> **Requirement**
The reply should hold every entry exactly as written and none of the pictures.

== Raw data

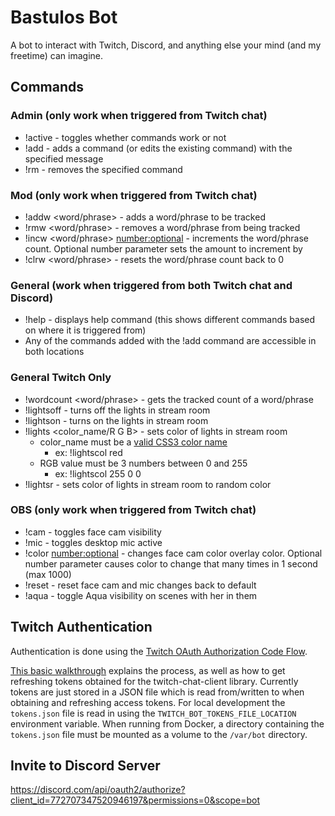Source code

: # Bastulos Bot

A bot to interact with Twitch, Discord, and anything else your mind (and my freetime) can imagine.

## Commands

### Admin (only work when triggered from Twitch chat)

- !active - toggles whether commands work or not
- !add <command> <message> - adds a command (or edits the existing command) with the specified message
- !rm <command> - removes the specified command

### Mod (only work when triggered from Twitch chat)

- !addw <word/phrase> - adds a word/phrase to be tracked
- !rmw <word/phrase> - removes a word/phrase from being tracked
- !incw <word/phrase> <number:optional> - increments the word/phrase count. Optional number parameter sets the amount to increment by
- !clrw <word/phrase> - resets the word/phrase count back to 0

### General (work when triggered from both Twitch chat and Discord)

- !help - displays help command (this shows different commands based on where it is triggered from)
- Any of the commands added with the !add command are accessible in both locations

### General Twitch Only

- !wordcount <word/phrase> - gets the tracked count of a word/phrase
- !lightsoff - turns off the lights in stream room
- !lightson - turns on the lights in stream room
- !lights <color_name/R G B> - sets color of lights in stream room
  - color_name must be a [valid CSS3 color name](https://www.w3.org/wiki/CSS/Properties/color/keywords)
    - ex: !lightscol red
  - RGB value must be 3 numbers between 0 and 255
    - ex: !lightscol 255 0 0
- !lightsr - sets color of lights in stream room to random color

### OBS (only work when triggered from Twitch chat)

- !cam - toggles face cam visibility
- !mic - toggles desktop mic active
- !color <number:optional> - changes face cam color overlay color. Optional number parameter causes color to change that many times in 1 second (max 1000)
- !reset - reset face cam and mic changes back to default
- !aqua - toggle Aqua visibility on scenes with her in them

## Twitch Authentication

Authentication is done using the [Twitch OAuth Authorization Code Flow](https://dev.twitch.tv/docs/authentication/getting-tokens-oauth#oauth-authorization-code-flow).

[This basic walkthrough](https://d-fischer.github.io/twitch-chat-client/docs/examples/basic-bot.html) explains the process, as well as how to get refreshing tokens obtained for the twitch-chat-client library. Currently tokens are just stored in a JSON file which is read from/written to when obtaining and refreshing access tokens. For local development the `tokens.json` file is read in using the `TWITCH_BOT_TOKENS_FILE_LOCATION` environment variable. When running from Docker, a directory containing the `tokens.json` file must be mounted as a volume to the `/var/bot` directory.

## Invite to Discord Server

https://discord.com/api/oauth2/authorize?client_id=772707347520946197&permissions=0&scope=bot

====

> **Exercise result**
Source code

: # Bastulos Bot

A bot to interact with Twitch, Discord, and anything else your mind (and my freetime) can imagine.

## Commands

### Admin (only work when triggered from Twitch chat)

- !active - toggles whether commands work or not
- !add <command> <message> - adds a command (or edits the existing command) with the specified message
- !rm <command> - removes the specified command

### Mod (only work when triggered from Twitch chat)

- !addw <word/phrase> - adds a word/phrase to be tracked
- !rmw <word/phrase> - removes a word/phrase from being tracked
- !incw <word/phrase> <number:optional> - increments the word/phrase count. Optional number parameter sets the amount to increment by
- !clrw <word/phrase> - resets the word/phrase count back to 0

### General (work when triggered from both Twitch chat and Discord)

- !help - displays help command (this shows different commands based on where it is triggered from)
- Any of the commands added with the !add command are accessible in both locations

### General Twitch Only

- !wordcount <word/phrase> - gets the tracked count of a word/phrase
- !lightsoff - turns off the lights in stream room
- !lightson - turns on the lights in stream room
- !lights <color_name/R G B> - sets color of lights in stream room
  - color_name must be a [valid CSS3 color name](https://www.w3.org/wiki/CSS/Properties/color/keywords)
    - ex: !lightscol red
  - RGB value must be 3 numbers between 0 and 255
    - ex: !lightscol 255 0 0
- !lightsr - sets color of lights in stream room to random color

### OBS (only work when triggered from Twitch chat)

- !cam - toggles face cam visibility
- !mic - toggles desktop mic active
- !color <number:optional> - changes face cam color overlay color. Optional number parameter causes color to change that many times in 1 second (max 1000)
- !reset - reset face cam and mic changes back to default
- !aqua - toggle Aqua visibility on scenes with her in them

## Twitch Authentication

Authentication is done using the [Twitch OAuth Authorization Code Flow](https://dev.twitch.tv/docs/authentication/getting-tokens-oauth#oauth-authorization-code-flow).

[This basic walkthrough](https://d-fischer.github.io/twitch-chat-client/docs/examples/basic-bot.html) explains the process, as well as how to get refreshing tokens obtained for the twitch-chat-client library. Currently tokens are just stored in a JSON file which is read from/written to when obtaining and refreshing access tokens. For local development the `tokens.json` file is read in using the `TWITCH_BOT_TOKENS_FILE_LOCATION` environment variable. When running from Docker, a directory containing the `tokens.json` file must be mounted as a volume to the `/var/bot` directory.

## Invite to Discord Server

https://discord.com/api/oauth2/authorize?client_id=772707347520946197&permissions=0&scope=bot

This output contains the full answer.